Late last week, it was announced that there was a settlement between the NCAA and many of its biggest athletic conferences filed a 100-page agreement settling three antitrust suits which lead to a new era of college sports beginning with the fall of 2025.
Get used to revenue sharing — especially amongst football and men’s basketball players — as well as the rise of scholarship limits.
Many teams in the Division I field hockey and women’s lacrosse universe have been working on and budgeting for a scholarship limit of 12 for an entire team. That has led to stories of players having been offered scholarship money to start out their careers, but seeing their scholarship money reduced over the course of a career, presumably using the savings for multiple reductions to recruit younger players.
This has been exacerbated with the rise of the transfer portal, which has led to wholesale roster changes and reports of hundreds of players sitting in the transfer portal waiting for a call which often doesn’t come.
But starting in 2025, field hockey will be allowed to have as many as 27 full scholarships per team, and women’s lacrosse will be allowed to have as many as 38 scholarships.
For schools choosing to offer scholarships, this is an enormous development.
Of course, there are some caveats to offer to the headlines here. Not all Division I schools will be offering scholarships at this level; any individual school can opt out of the new revenue model if they decline to share revenue. Too, within each team, schools are not required to use all of their scholarships.

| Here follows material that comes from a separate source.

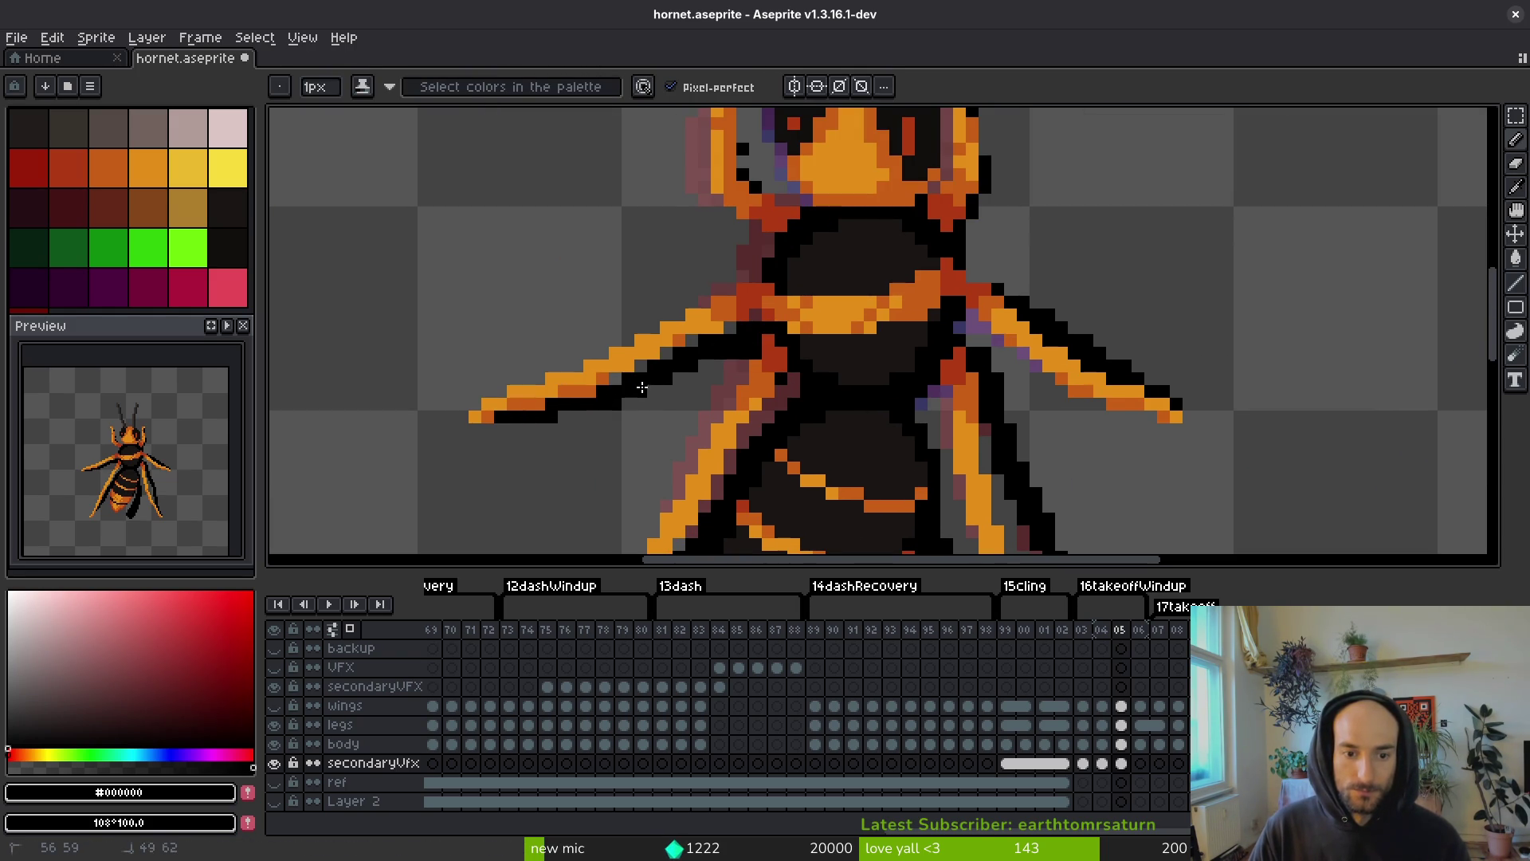
pyautogui.press('e')
pyautogui.press('b')
pyautogui.scroll(1, 926, 324)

Given the spending you’ve been seeing in sports other than football and men’s basketball the last quarter-century or so, it is going to be an interesting era. Just about every NCAA Division I field hockey team plays on a water-based turf surface, each built at a cost of more than a million dollars or more. Many soccer and lacrosse teams play in specially-built intimate stadia with amenities and training facilities akin to professional sports teams.
If there’s one thing I’m interesting in seeing, is the degree to which schools not in Power Five conferences will be allowed to offer more scholarship money to compete. Will we see Division III schools offering scholarships for the first time? Will we see full scholarships in Division II? Will we see the Patriot League and Northeast Conference go to full scholarships?
And, perhaps, will we see the Ivy League — eight very rich and prestigious schools — start offering scholarships for athletes in order to compete with schools in and around them?
The Ivies are a definite wild card — and a bellweather for what other schools will do. I think, the first time a mid-level school on a full-scholarship level wins a national title for the first time (say, New Hampshire in ice hockey or Western Kentucky in women’s basketball), everyone else in the college sports world will react.